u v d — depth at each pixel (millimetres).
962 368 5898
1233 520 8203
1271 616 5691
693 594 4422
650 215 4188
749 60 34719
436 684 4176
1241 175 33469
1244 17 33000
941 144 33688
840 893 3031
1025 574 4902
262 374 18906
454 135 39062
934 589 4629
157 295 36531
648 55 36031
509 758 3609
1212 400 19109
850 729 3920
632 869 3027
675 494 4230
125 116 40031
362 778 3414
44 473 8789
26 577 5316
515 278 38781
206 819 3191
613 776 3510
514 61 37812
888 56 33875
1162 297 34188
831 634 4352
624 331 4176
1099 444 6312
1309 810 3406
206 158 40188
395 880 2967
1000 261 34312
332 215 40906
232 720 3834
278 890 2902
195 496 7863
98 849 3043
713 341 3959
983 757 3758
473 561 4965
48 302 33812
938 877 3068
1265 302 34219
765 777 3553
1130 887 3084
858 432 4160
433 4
--------------------
# EXERCISE BRIEF
Would you repeat each of the lines above exactly?

# ANSWER AREA
u v d — depth at each pixel (millimetres).
962 368 5898
1233 520 8203
1271 616 5691
693 594 4422
650 215 4188
749 60 34719
436 684 4176
1241 175 33469
1244 17 33000
941 144 33688
840 893 3031
1025 574 4902
262 374 18906
454 135 39062
934 589 4629
157 295 36531
648 55 36031
509 758 3609
1212 400 19109
850 729 3920
632 869 3027
675 494 4230
125 116 40031
362 778 3414
44 473 8789
26 577 5316
515 278 38781
206 819 3191
613 776 3510
514 61 37812
888 56 33875
1162 297 34188
831 634 4352
624 331 4176
1099 444 6312
1309 810 3406
206 158 40188
395 880 2967
1000 261 34312
332 215 40906
232 720 3834
278 890 2902
195 496 7863
98 849 3043
713 341 3959
983 757 3758
473 561 4965
48 302 33812
938 877 3068
1265 302 34219
765 777 3553
1130 887 3084
858 432 4160
433 4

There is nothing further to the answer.